30 Doch indien een ander, die er zit, iets geopenbaard is, dat de eerste zwijge.
But if there be a revelation to another sitting [there], let the first be silent.
31 Want gij kunt allen, de een na den ander profeteren, opdat zij allen leren, en allen getroost worden.
For ye can all prophesy one by one, that all may learn and all be encouraged.
32 En de geesten der profeten zijn den profeten onderworpen.
And spirits of prophets are subject to prophets.
33 Want God is geen God van verwarring, maar van vrede, gelijk in al de Gemeenten der heiligen.
For God is not [a God] of disorder but of peace, as in all the assemblies of the saints.
34 Dat uw vrouwen in de Gemeenten zwijgen; want het is haar niet toegelaten te spreken, maar bevolen onderworpen te zijn, gelijk ook de wet zegt.
Let [your] women be silent in the assemblies, for it is not permitted to them to speak; but to be in subjection, as the law also says.
35 En zo zij iets willen leren, laat haar te huis haar eigen mannen vragen; want het staat lelijk voor de vrouwen, dat zij in de Gemeente spreken.

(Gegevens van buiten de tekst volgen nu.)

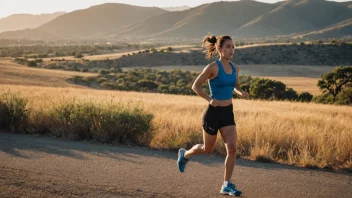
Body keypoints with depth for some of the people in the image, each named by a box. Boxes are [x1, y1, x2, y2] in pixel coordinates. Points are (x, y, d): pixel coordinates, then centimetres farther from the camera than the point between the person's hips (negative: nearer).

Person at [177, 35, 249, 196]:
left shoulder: (235, 68, 4)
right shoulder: (213, 67, -14)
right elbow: (195, 86, -9)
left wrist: (241, 93, 0)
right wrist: (209, 99, -21)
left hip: (228, 113, 5)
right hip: (213, 113, -5)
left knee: (232, 148, -9)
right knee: (207, 149, 11)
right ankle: (185, 154, 42)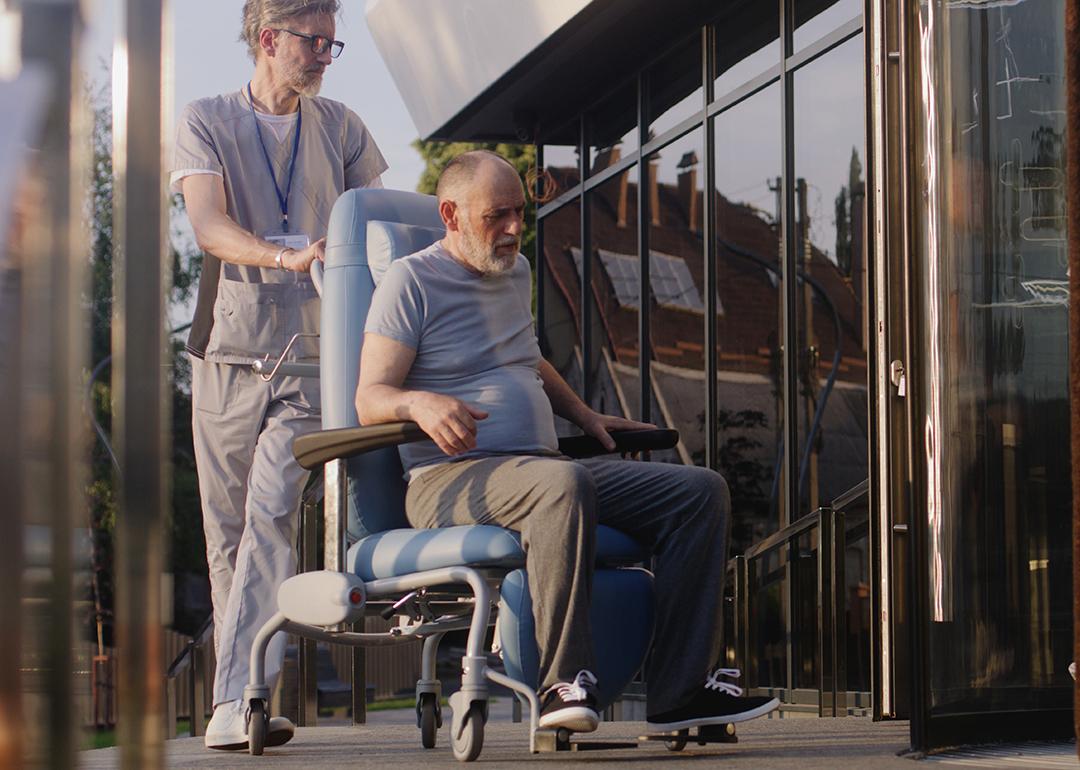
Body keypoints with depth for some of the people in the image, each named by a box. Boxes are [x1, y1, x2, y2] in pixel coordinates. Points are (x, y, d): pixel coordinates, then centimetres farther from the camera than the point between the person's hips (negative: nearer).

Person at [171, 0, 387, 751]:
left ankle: (238, 702, -22)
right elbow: (210, 227, -12)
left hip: (312, 358, 0)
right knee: (228, 532, 5)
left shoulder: (341, 129, 12)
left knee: (271, 518, -15)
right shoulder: (206, 121, 3)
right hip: (229, 356, 0)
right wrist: (286, 257, -30)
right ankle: (244, 688, 17)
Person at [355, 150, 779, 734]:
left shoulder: (515, 273, 22)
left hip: (541, 470, 8)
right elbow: (369, 400, -9)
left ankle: (680, 690, -15)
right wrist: (420, 403, -30)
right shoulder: (411, 281, -1)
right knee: (562, 483, -41)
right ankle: (563, 682, -37)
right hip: (448, 480, -8)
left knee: (701, 492, -9)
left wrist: (586, 416, 30)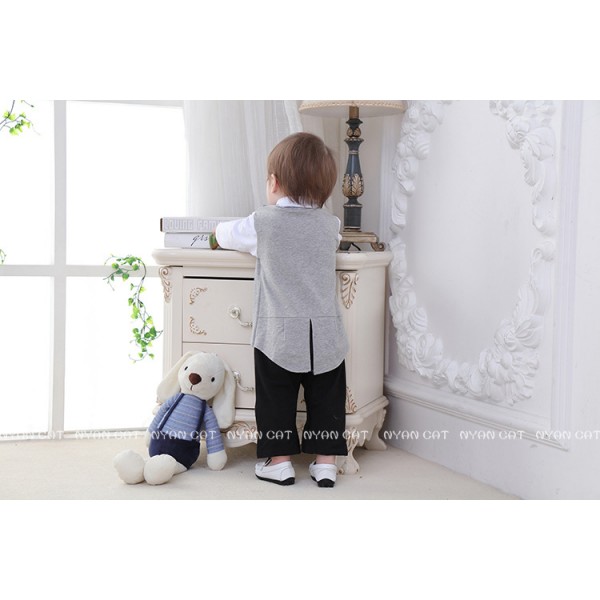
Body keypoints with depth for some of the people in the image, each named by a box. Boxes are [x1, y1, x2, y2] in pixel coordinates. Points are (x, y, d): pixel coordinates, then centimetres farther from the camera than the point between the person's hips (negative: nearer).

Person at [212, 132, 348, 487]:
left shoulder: (262, 223, -6)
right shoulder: (329, 224, 3)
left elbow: (222, 234, 10)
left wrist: (218, 233, 35)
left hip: (279, 335, -2)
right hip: (326, 334, 3)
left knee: (276, 398, 11)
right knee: (326, 398, 12)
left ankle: (280, 461, 16)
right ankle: (326, 461, 15)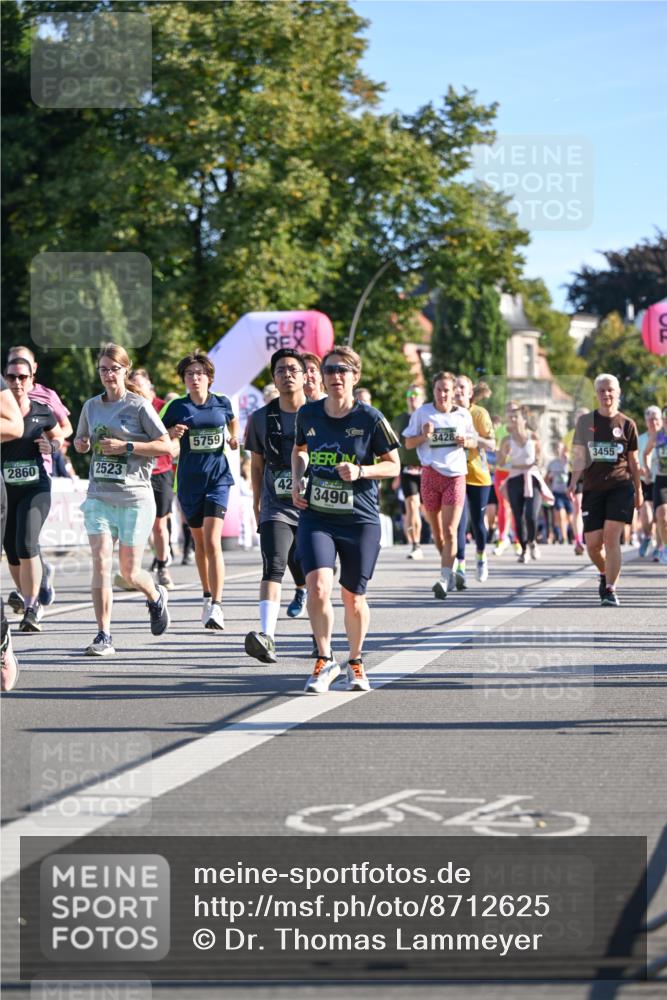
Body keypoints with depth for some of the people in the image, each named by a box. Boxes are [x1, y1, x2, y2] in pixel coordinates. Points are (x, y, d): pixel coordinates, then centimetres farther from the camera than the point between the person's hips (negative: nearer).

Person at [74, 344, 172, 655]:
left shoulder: (139, 405, -4)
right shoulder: (92, 406, 10)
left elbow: (166, 446, -7)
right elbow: (82, 442, 26)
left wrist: (126, 446, -15)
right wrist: (81, 443, 2)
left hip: (134, 498, -3)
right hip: (98, 497, 3)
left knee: (129, 573, 2)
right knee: (100, 563, -12)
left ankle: (156, 596, 36)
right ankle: (103, 636, -7)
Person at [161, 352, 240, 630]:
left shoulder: (222, 403, 3)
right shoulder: (177, 407, 0)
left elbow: (233, 421, 25)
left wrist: (233, 438, 7)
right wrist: (172, 434, -17)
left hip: (218, 477, -2)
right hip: (189, 480, 2)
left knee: (212, 541, -14)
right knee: (199, 541, 14)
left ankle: (216, 607, -18)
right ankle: (207, 596, 34)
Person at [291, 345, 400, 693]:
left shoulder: (370, 419, -7)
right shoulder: (308, 414, 2)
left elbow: (393, 465, 1)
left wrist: (361, 471, -16)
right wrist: (296, 481, 6)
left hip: (360, 520, -1)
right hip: (315, 516, 1)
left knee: (353, 600, 8)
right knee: (317, 586, -19)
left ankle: (355, 662, 32)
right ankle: (325, 661, -2)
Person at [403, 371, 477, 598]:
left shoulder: (463, 415, 5)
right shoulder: (422, 413, 3)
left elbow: (474, 441, 18)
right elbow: (408, 443, 7)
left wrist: (466, 442, -5)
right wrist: (424, 436, -12)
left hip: (456, 475, -1)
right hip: (431, 474, 1)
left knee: (449, 530, -12)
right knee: (436, 530, 11)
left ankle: (445, 579, -16)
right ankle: (449, 572, 31)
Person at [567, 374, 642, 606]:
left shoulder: (627, 424, 4)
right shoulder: (586, 421, 6)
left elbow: (633, 461, 10)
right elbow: (579, 456, 5)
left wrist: (638, 491, 12)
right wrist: (573, 482, -8)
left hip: (620, 487, -2)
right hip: (593, 489, 2)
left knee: (611, 537, -15)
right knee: (593, 544, 1)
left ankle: (610, 589, -10)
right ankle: (605, 575, 32)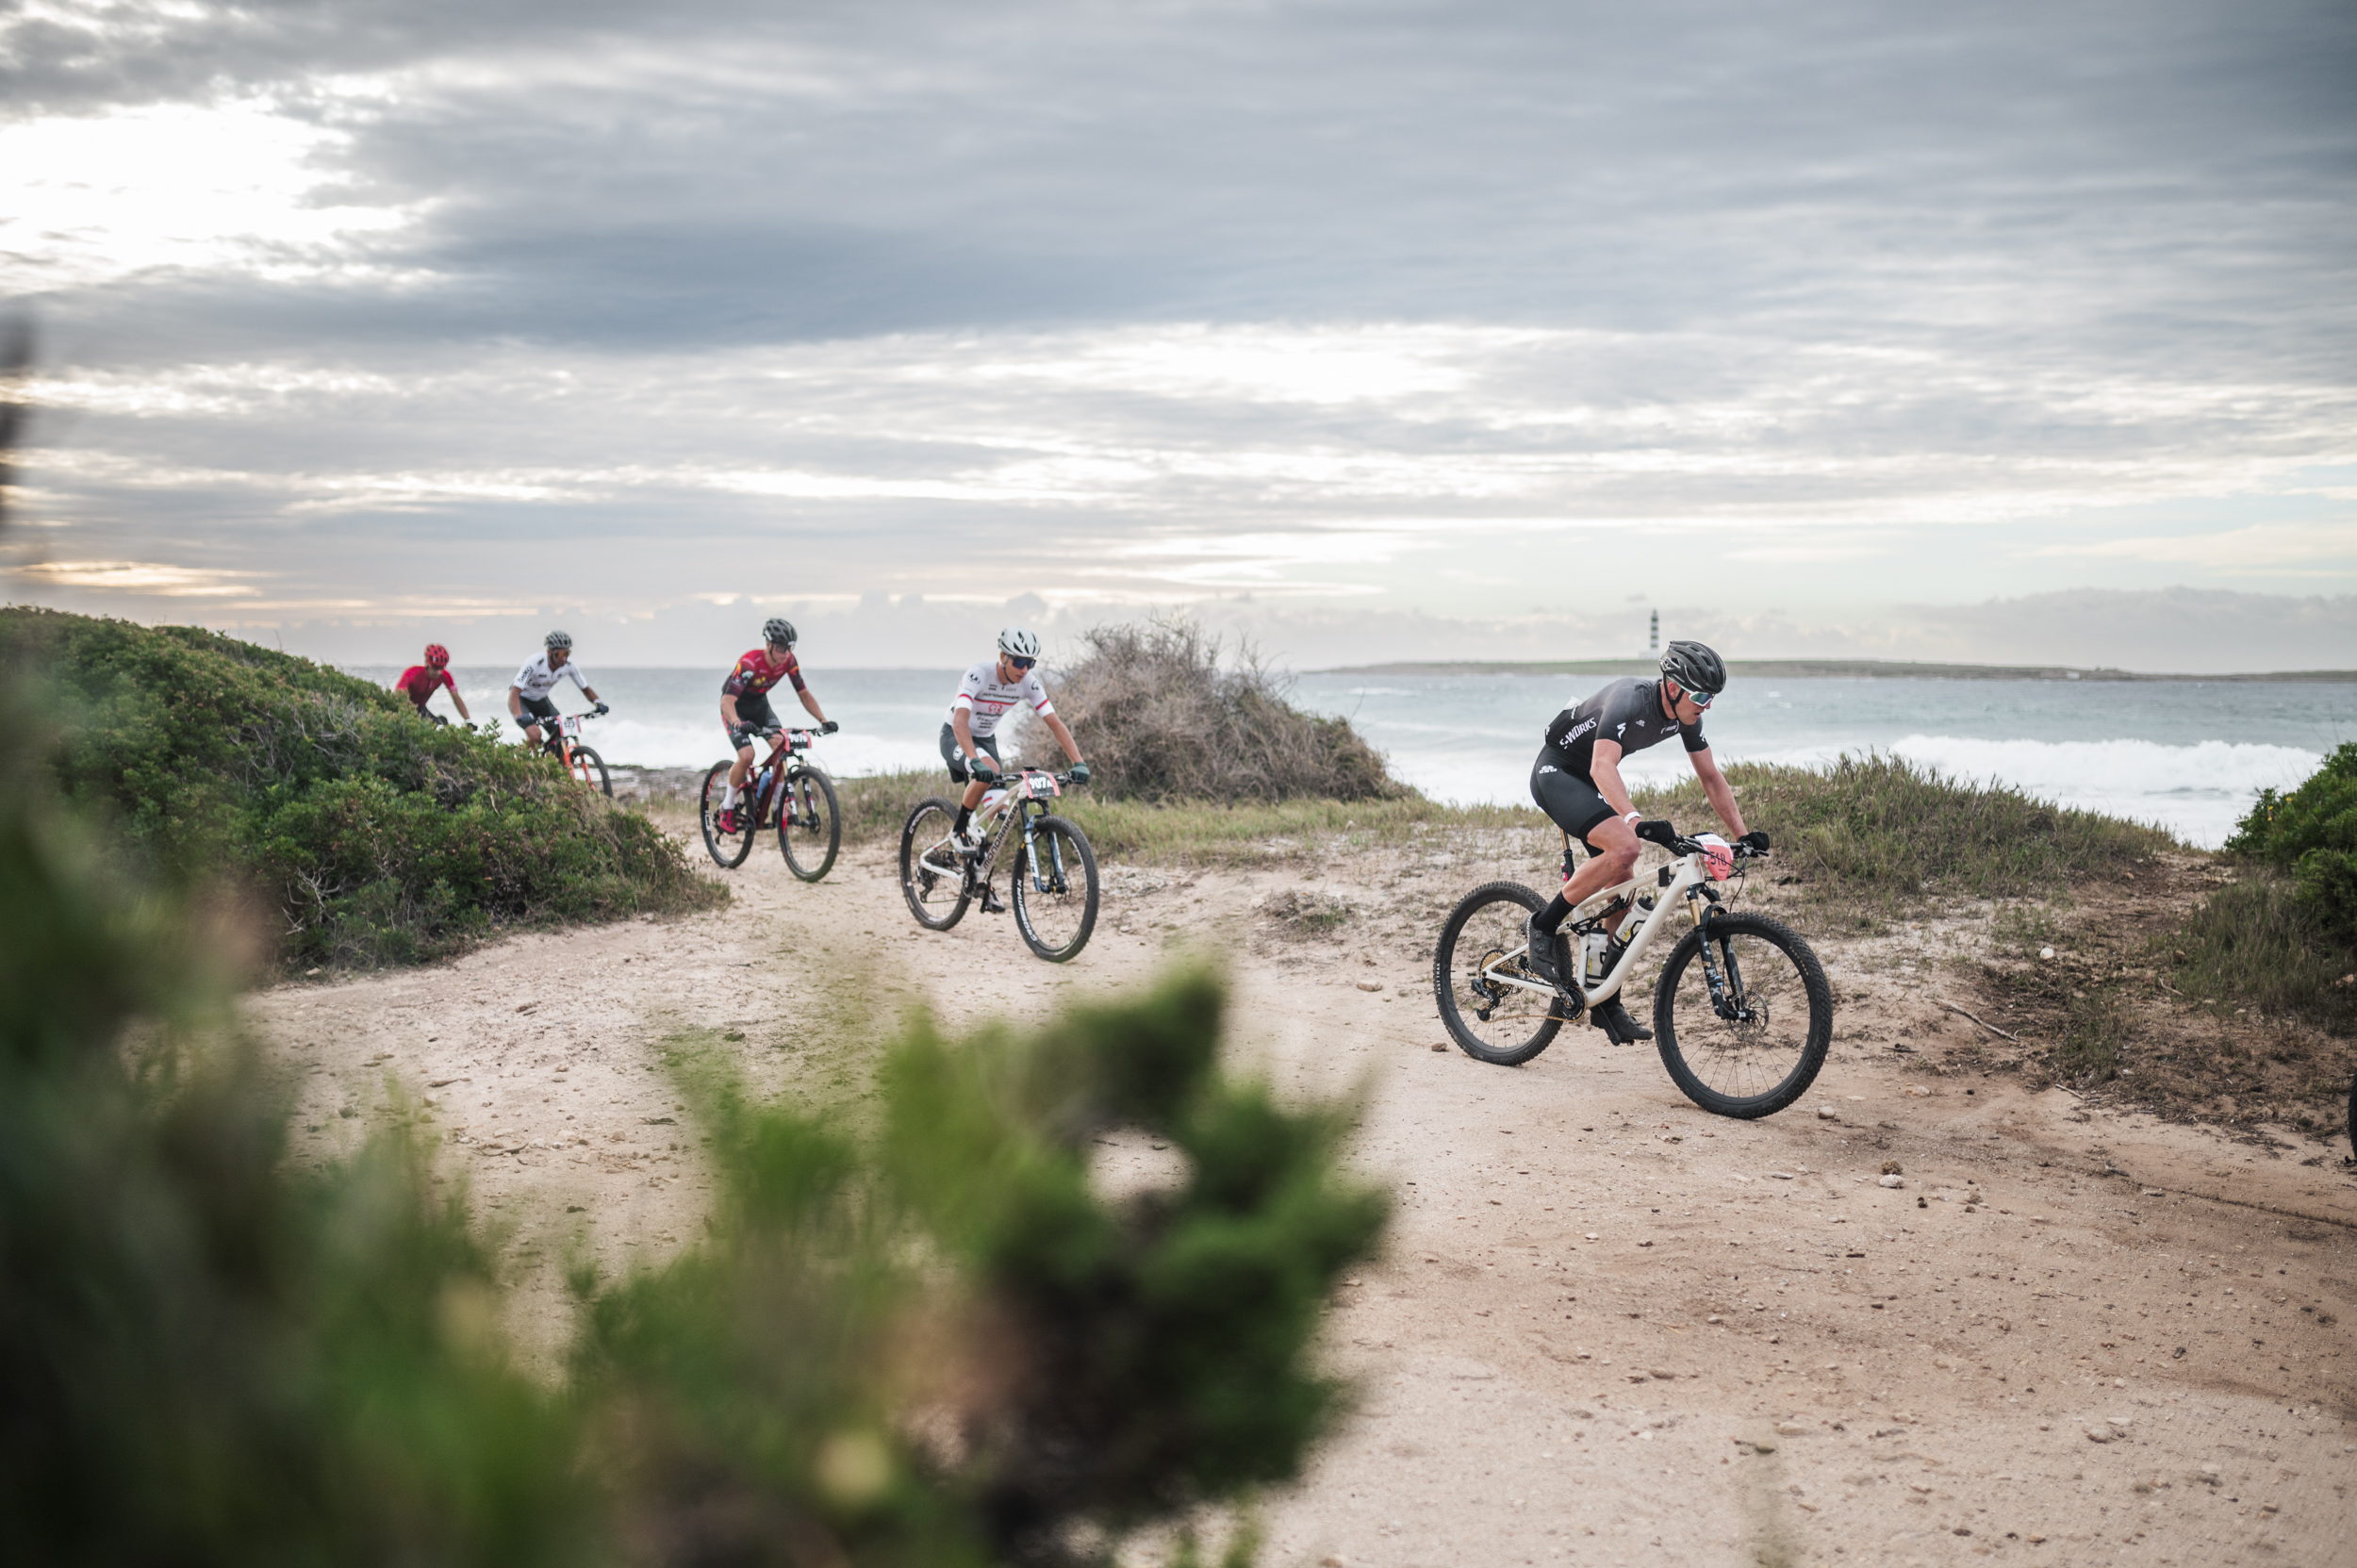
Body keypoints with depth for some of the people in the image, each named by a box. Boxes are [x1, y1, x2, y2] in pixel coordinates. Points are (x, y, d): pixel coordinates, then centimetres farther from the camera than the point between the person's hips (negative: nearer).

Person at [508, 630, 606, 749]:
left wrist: (598, 702, -28)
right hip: (522, 700, -5)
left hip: (541, 700, 5)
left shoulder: (569, 665, -19)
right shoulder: (535, 663, -35)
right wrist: (519, 717, -56)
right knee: (535, 735, -29)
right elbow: (514, 692, -40)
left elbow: (586, 689, -6)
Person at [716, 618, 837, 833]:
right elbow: (727, 701, -42)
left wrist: (823, 720, -22)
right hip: (736, 709, -5)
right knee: (747, 756, -25)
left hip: (759, 705, 5)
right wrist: (738, 724, -61)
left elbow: (804, 694, -8)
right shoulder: (750, 663, -35)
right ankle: (727, 806, -2)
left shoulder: (788, 661, -18)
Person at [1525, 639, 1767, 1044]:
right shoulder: (1630, 699, -31)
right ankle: (1543, 927, -15)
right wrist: (1637, 820, -58)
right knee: (1623, 845, -31)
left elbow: (1711, 777, 5)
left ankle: (1606, 1005, 8)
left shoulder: (1685, 716, -6)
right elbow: (1603, 767, -44)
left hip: (1589, 783, 8)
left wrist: (1743, 834, -1)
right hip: (1555, 773, -8)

But if they wish to learn anything, let them ask their own husbands at home; for it is a shame for a woman to speak in assembly.
36 Is het Woord Gods van u uitgegaan? Of is het tot u alleen gekomen?
Did the word of God go out from you, or did it come to you only?
37 Indien iemand meent een profeet te zijn, of geestelijke, die erkenne, dat, hetgeen ik u schrijf, des Heeren geboden zijn.
If any one thinks himself to be a prophet or spiritual, let him recognise the things that I write to you, that it is [the] Lord's commandment.
38 Maar zo iemand onwetend is, die zij onwetend.
But if any be ignorant, let him be ignorant.
39 Zo dan, broeders, ijvert om te profeteren, en verhindert niet in vreemde talen te spreken.
So that, brethren, desire to prophesy, and do not forbid the speaking with tongues.
40 Laat alle dingen eerlijk en met orde geschieden.
But let all things be done comelily and with order.